Editor’s note: My review originally ran during SXSW earlier this year, but we’re posting it again as the film hits theaters this weekend.
Some filmmakers, no matter how hard they may try to appeal to the masses, can never escape the label of acquired taste. Others don’t even try though instead preferring to speak to a smaller and more receptive core audience.
Kevin Smith is a good example of the former. Rob Zombie is a better example of the latter.
Zombie makes movies for himself, and he’ll be the first to tell you that not only will the majority of viewers hate his films but that he simply doesn’t care. That’s more than evident in his four previous features as they presented worlds filled with ugly and foul violence while being devoid of humor and joy. His new film, The Lords of Salem, continues that trend of not giving a damn, but something is visibly and unexpectedly amiss.
Rob Zombie has discovered how to have fun…even if some of it is unintentional.
We first meet Heidi Hawthorne (Sheri Moon Zombie) and her ass lying naked on her bed in a dimly lit apartment. She’s part of a radio DJ trio in Salem, MA that also includes Herman (Ken Foree) and Herman Whitey (Jeff Daniel Phillips). The two Hermans are easy to distinguish because Whitey looks like the runner-up in a Rob Zombie lookalike contest. Heidi receives a strange LP by a band calling themselves The Lords, but the opening track affects her in odd ways. She starts having weirdly violent dreams and visions regarding the city’s past dabbling in witch-burning and the like, and a supposedly empty apartment down the hall gets a mysterious new tenant who beckons her with neon lights and bestial sex. Looks like she picked a bad day to quit mainlining heroin.

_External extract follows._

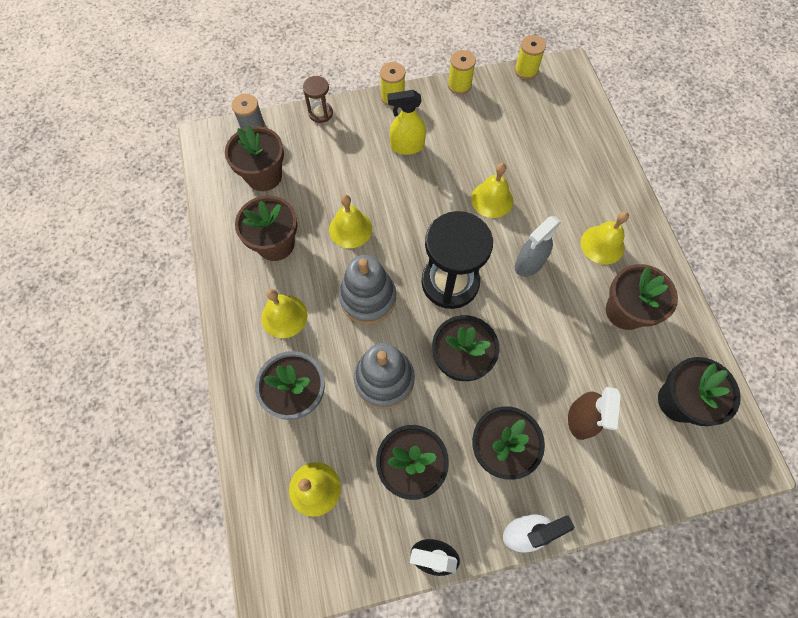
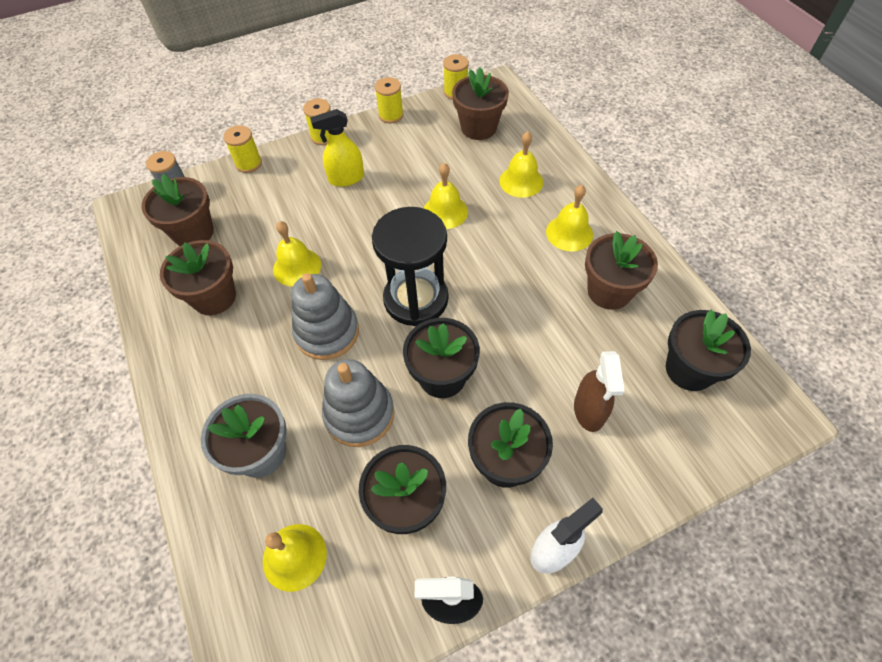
camera: 10 degrees left, 10 degrees down
(284, 316) = (233, 370): yellow bell -> yellow bell (521, 181)
(320, 113) = (249, 164): brown hourglass -> yellow spool
(529, 263) = (497, 265): grey spray bottle -> none
(540, 115) = (478, 128): none -> brown flower pot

Further plot synopsis is unnecessary as most viewers will have a pretty solid idea where things are heading early on, but what the film lacks in narrative surprise it almost makes up for in gleeful, batshit craziness. Old ladies strip down to their nekkid bits, a baby is licked and spat upon by Meg Foster (recognizable only by her eyes), a possessed priest takes some forceful oral pleasuring, old-school torture devices are put to nightmarish use and the dancing, cooked turkey demon thing… well, you will be entertained.

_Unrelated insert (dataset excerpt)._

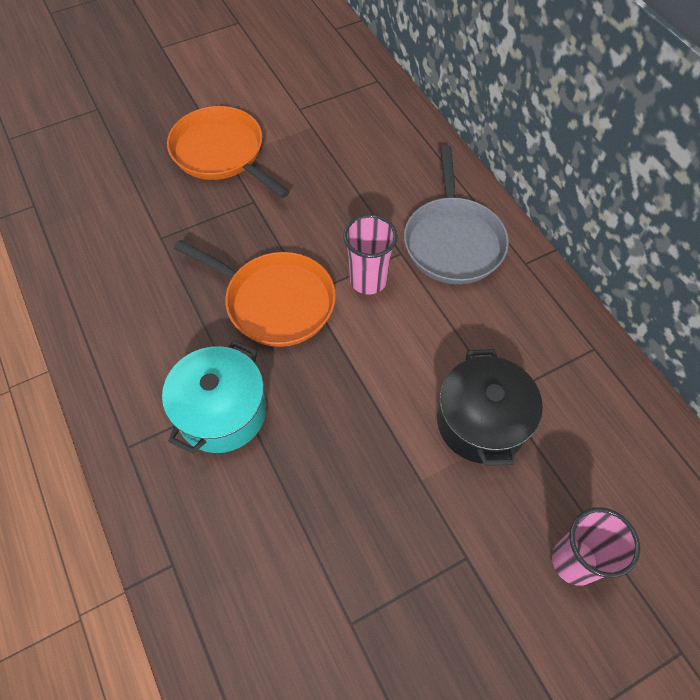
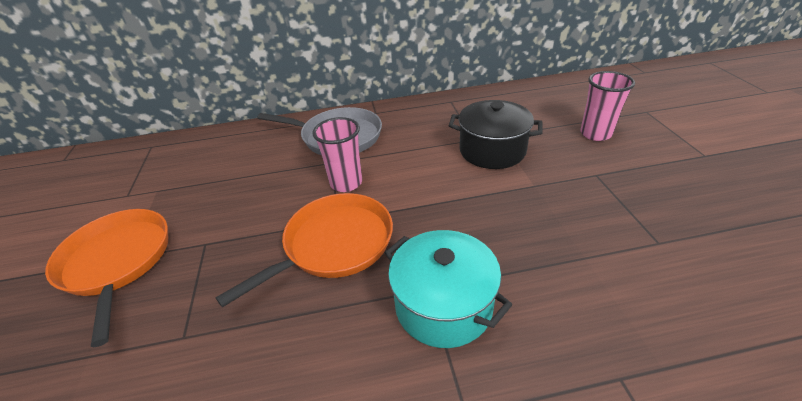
camera: 70 degrees left, 20 degrees down
(221, 153) = (117, 262): orange pan -> orange pan turned 90 degrees clockwise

But there are other elements that work, too. Bruce Davison shows enthusiasm as a writer investigating The Lords and their connection to Heidi, the score by Griffin Boice and John 5 maintains a strong and deep base feel that sets an unsettling tone early on, the radio station scenes show a loose and fun chemistry and most welcome of all, the Whitey character (and Phillips’ performance) represent the first truly enjoyable and kind character in a Zombie film.
As much progress as Zombie has made though as both a writer and director, he continues to make the increasingly bad call of casting his wife in speaking roles. She simply doesn’t have the acting chops to make Heidi an interesting or sympathetic lead, so when bad things start happening we’re left feeling far more interested in Davison’s investigation than in Heidi’s fate.
The script is equally at fault there as the influence of European horror films creeps in to the point where Zombie feels no obligation to explain things in any real way. Other issues pop up throughout, though, that seem to do more with laziness and budgetary concerns. Heidi’s building exterior shows windows every 5 feet, but there’s not a single one visible in her apartment. (Or in the bigfoot impregnation one either.) The first appearance of Heidi’s last name on a computer screen is misspelled in big bold letters. Logic and relevance gaps appear and grow regarding a concert, an AA meeting, a pregnancy and the ending itself.
It’s also ridiculously dull at times, as the camera rests on Moon Zombie’s face for extended periods of time with no purpose or tries to make the limited streets of Salem feel ominous without success. The supporting cast members, while eclectic and often entertaining, don’t seem to be on the same page as to what tone to take with their performances. Some go big while others play it dead straight.
The Lords of Salem is a surprise in that it’s somewhat entertaining and goofy instead of off-putting and cold. It’s not clear how much of the humor was intentional, but that’s not really important to your enjoyment. To be clear, this isn’t a case of “so bad it’s good.” This is so offbeat and unexpected it’s almost good.
The Upside: The de-feathered and dancing turkey/midget; some visually stylish cinematography; effective score; the dog lives.
The Downside: Predictable story; too many dull stretches; Sheri Moon Zombie still hasn’t learned how to show expressions or emotions.
On the Side: Richard Lynch died during filming so an entire subplot involving additional flashbacks was left unfinished.